Ten years ago, Guam-born siblings Aubry and Kale Walch had no idea they’d soon launch a novel business venture. Especially not one that would gain a zealous fan following, garner national attention, and be patronized by celebrities like Sir Paul McCartney. Yet that’s just what occurred when they founded the world’s first vegan butcher shop, The Herbivorous Butcher. The Minneapolis-based business has since expanded to include a vegan fried chicken restaurant, an animal sanctuary, and a popular online store. The Walch duo’s latest endeavor is The Herbivorous Butcher Cookbook. The book teaches readers the secrets to making surprisingly convincing plant-based meats and meals.
The notion of mock meats isn’t new.
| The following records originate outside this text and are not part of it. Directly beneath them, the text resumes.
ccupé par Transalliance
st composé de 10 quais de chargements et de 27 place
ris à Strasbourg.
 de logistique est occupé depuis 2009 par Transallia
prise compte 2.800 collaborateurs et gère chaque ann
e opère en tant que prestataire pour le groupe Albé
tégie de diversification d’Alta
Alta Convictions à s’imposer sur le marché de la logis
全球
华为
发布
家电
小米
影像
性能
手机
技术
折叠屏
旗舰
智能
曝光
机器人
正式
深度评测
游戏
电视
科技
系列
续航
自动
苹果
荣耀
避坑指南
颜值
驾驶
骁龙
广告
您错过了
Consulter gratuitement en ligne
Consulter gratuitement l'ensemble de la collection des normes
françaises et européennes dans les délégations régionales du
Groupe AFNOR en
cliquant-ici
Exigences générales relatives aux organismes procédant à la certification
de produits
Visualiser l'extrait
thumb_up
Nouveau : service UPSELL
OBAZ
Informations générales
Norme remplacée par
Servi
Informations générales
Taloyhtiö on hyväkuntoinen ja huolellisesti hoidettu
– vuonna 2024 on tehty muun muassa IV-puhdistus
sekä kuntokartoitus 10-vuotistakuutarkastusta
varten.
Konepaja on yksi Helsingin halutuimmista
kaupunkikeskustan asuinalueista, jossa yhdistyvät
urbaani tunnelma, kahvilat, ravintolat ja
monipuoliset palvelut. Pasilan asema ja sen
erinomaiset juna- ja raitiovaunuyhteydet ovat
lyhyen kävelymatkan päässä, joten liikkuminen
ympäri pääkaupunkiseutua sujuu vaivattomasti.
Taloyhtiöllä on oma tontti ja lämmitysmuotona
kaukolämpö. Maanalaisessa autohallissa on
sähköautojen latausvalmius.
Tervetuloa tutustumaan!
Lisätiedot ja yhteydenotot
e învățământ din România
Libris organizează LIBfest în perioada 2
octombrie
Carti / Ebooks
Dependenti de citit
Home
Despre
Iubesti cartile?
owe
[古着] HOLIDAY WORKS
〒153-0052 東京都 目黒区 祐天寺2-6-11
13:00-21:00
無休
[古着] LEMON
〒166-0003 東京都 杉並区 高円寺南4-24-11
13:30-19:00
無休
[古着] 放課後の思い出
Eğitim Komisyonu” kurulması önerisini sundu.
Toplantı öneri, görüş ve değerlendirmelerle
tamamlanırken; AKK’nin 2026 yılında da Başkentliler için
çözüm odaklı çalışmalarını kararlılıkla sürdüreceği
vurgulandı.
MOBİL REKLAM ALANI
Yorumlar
Making homemade tofu burgers and tempeh bacon has been almost a rite of passage for committed vegans and vegetarians for decades. “Making plant-based meats has been around since the 1970s,” admits Kale. “But they just didn’t have the depth of flavor, that savory umami that I was missing, so we need to re-create that wheel.” The secret to the Walches’ success is their attention to the gastronomic nuances of the original meats. Their recipe for pork chops, for example, includes 21 ingredients—among them, unexpected flavorings such as orange juice and tahini—resulting in tender, succulent morsels good enough to win over even the most skeptical taste buds.
The book collects over 75 recipes, 15 of which mimic deli staples like chicken cutlets, salami, and porterhouse steak. There’s even a recipe for Sham, a vegan Spam substitute (the canned meat is reportedly extremely popular in Guam and remains a childhood favorite of Aubry’s). The flavors and textures of these plant-based meats are excellent but can require a fair amount of time in the kitchen. Many call for kneading, steaming, and overnight refrigeration before they can be served up and enjoyed. Diners wishing for a little more convenience will appreciate that the remaining recipes can also be made with store-bought meat alternatives. These pages cover main courses, snacks, sandwiches, soups, and more. I was pleasantly surprised at the international scope of the collection: Japanese katsudon, Indian dal, and Guamanian coconut chicken soup share space with American favorites like fried chicken and Philly cheesesteak. The recipes are written in a light-hearted, conversational style and accompanied by mouth-watering full-page photos. Dishes are introduced by brief stories that frequently recall anecdotes from Kale and Aubry’s colorful family life. After all, as Aubry notes, “On Guam, three things are important—family, food, and food with family.”
Before opening their plant-based butcher shop, the siblings “talked about what a ridiculous idea that was,” but the fusion of vegan ideals with a love of the meat-centric cuisine of Guam and the Midwest proved an immediate success. The Herbivorous Butcher Cookbook allows cooks at home to experience the Walches’ popular dishes for themselves. Long-time adherents to plant-based diets will be amazed to rediscover dishes they thought they’d never taste again. Meat eaters will be equally impressed; tempted by the benefits of healthier, environmentally sustainable dining without sacrificing the flavors they know and enjoy. “The biggest reason that we started our business,” Aubry writes, “was to make positive changes in the world—for the health of people, animals, and the planet—and since we can’t make enough food to feed everyone, we can at least share what we know with everyone and they can pass it on.” There’s nothing ridiculous about that idea.